In 2004, the British Medical Journal published an article titled, “Resisting Cookbook Medicine,” which looked askance at the “routine use of predetermined directives” in clinical practice because it reduced doctors to practicing so-called cookbook medicine and eroded the art of medicine.1 Fast forward 15 years, and we find our appetite for “predetermined directives”—what we now call evidence-based practice guidelines—has never been greater. What changed?
Many things have changed, as we all know—not the least of which has been the exponential rise in medical knowledge, as demonstrated by a couple of staggering metrics: More than 25 million references to journal articles in the Medline bibliographic database and about 500,000 records added to PubMed each year.2,3 With so much information that is searchable and, seemingly, knowable, who really has the bandwidth to process it all? How do we expertly and comprehensively compare and weigh all the published evidence in our clinical decision making? The development of practice guidelines helps fill this growing need and support us in providing the best, state-of-the-art, evidence-based care for our patients.
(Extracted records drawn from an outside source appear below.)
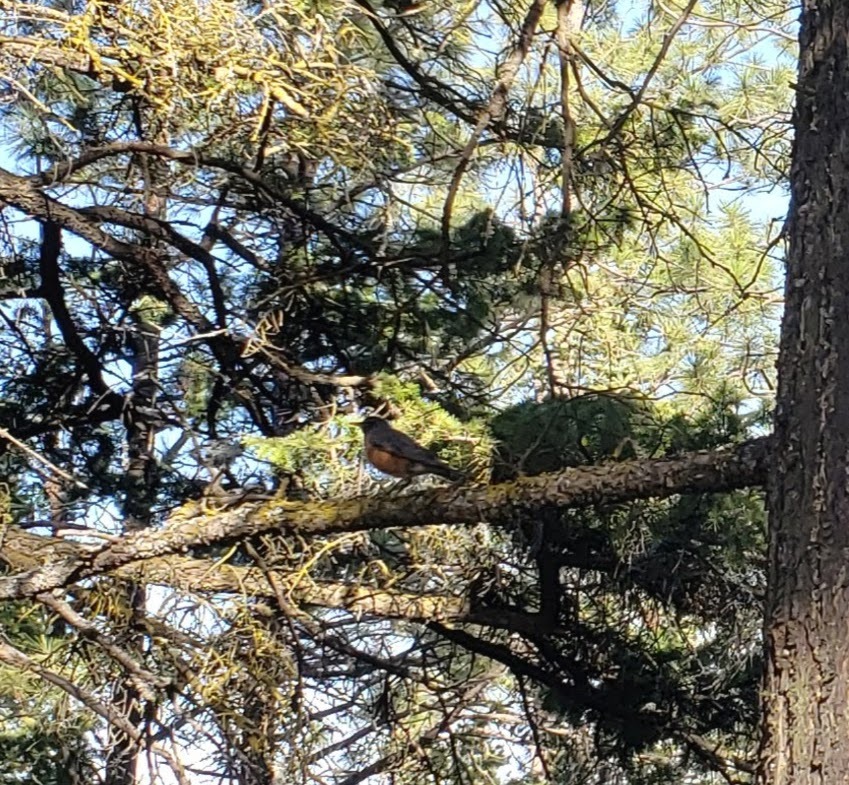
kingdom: Animalia
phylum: Chordata
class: Aves
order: Passeriformes
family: Turdidae
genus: Turdus
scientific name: Turdus migratorius
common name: American robin
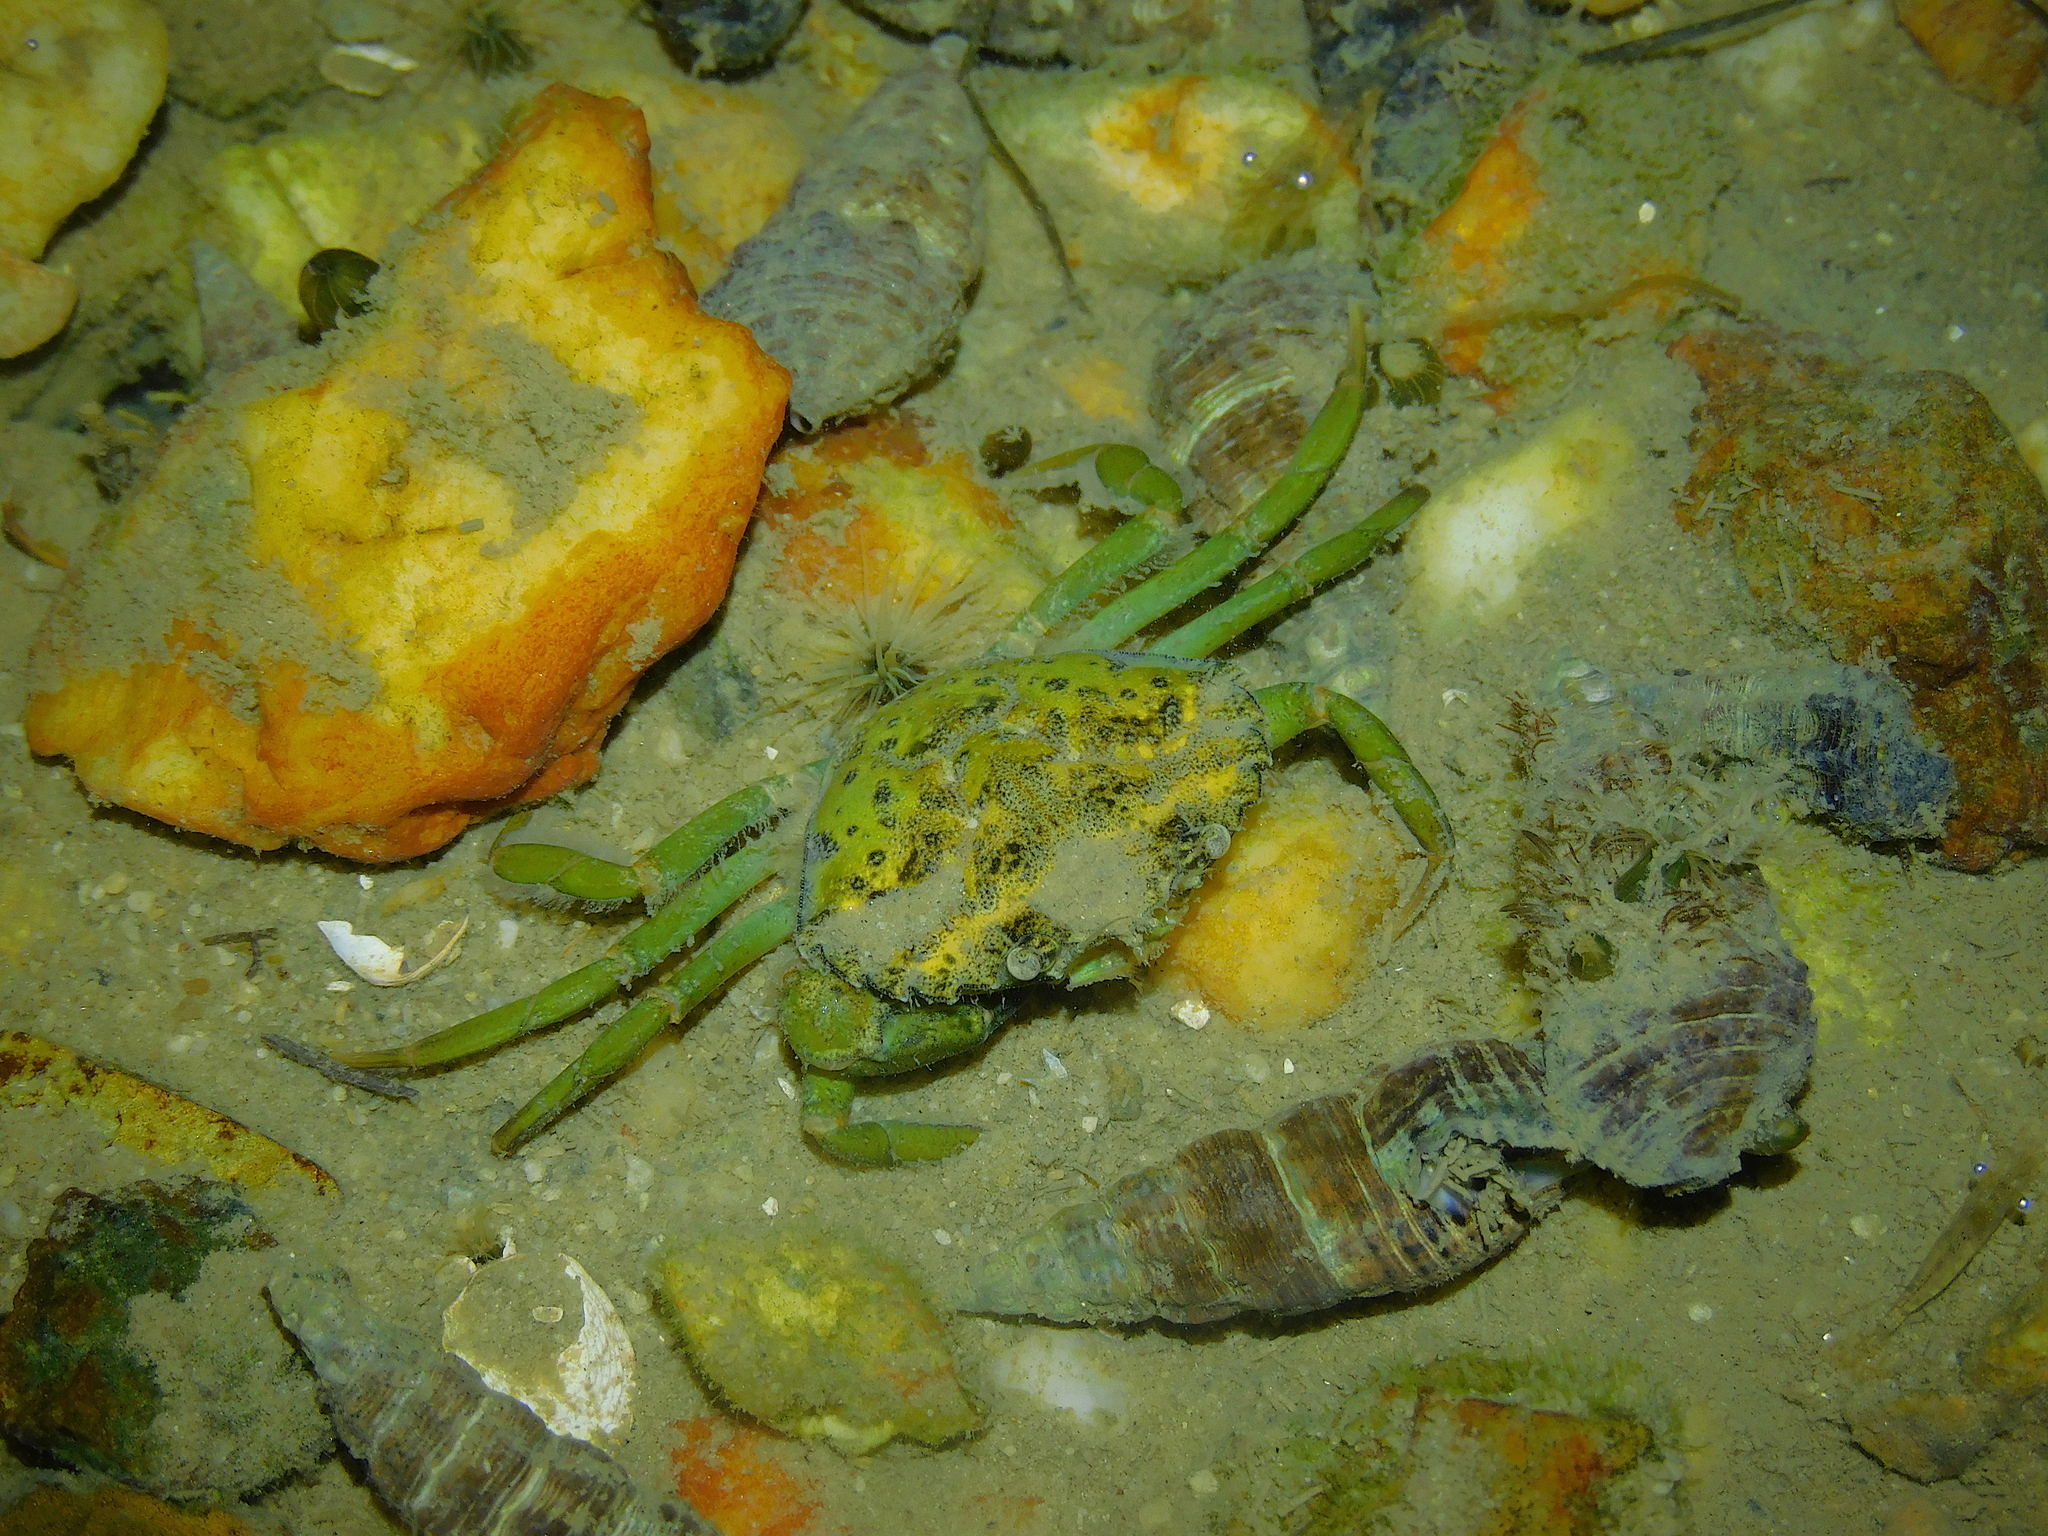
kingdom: Animalia
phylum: Arthropoda
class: Malacostraca
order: Decapoda
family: Carcinidae
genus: Carcinus
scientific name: Carcinus maenas
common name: European green crab
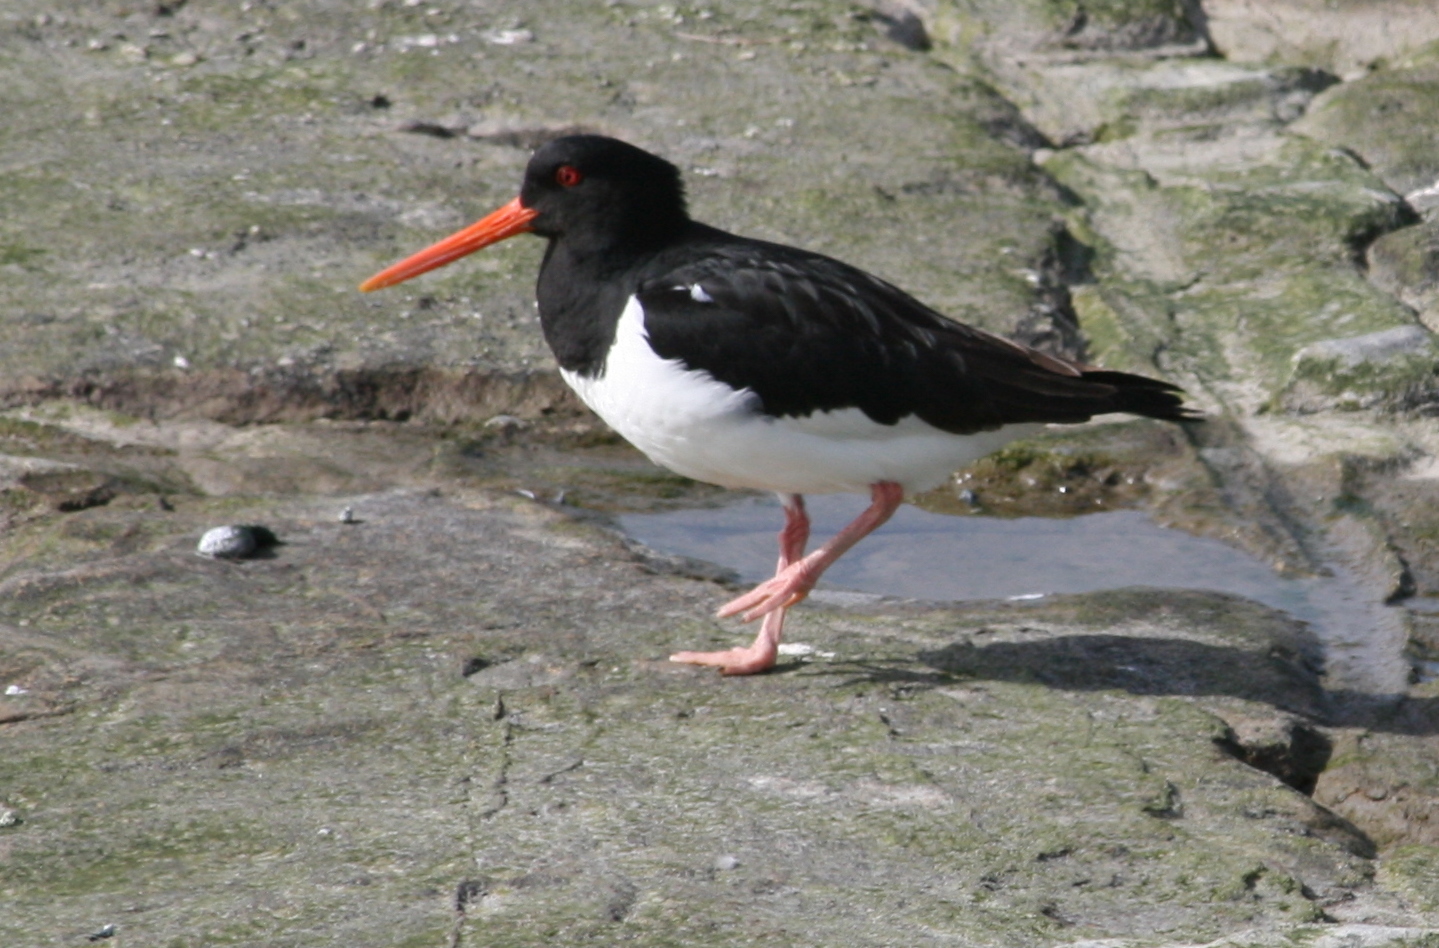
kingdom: Animalia
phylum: Chordata
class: Aves
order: Charadriiformes
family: Haematopodidae
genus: Haematopus
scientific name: Haematopus ostralegus
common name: Eurasian oystercatcher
To borrow from the old African proverb, the development of practice guidelines “takes a village.” At the ACR, our Committee on Quality of Care brings together such a village for the rigorous process of guideline development. It starts with carefully choosing the disease state for which a clinical guideline will be developed, with a focus on the major diseases we treat across the span of our specialty: rheumatoid arthritis, osteoarthritis, juvenile idiopathic arthritis, axial spondyloarthritis, gout and psoriatic arthritis, among others.4
The Process
For each disease, a guideline development group is assembled comprising up to 40 individuals and including content experts, methodologists, clinicians, patients and a literature review team. Once this group is convened, it adheres to the GRADE methodology for guideline development.5 GRADE, which stands for Grading of Recommendations, Assessment, Development and Evaluation, is currently the most widely accepted and used guideline methodology. Under GRADE, the key first step is to develop the PICO questions that must be answered in each of the final guideline recommendations, based on available literature. The PICO questions are formulated to identify each component of its acronym, namely: Which population? What intervention? Which comparator? And finally (and most importantly), what outcome?
Once the PICO questions are agreed upon, the literature review team begins its work, diligently reviewing all available evidence for the clinical questions identified within the specified disease or clinical domain. Initial searches often yield thousands of potentially relevant papers, which are screened to create a smaller list of included papers, which are then evaluated for scientific rigor. Data are extracted and summarized for each critical or important outcome listed for each question.
The published evidence is considered in the context of the development team’s experience and expertise, as well as patient values and preferences. A voting panel, with help from a GRADE methodologist to ensure the integrity of the process, evaluates the overall quality of the evidence and the balance between desirable and undesirable effects, while factoring in the subjective component of patient and clinician values and preferences. The final recommendations are always reported as either “in favor” or “against” the intervention, and then further qualified as strongly or conditionally recommended on the basis of all the factors considered.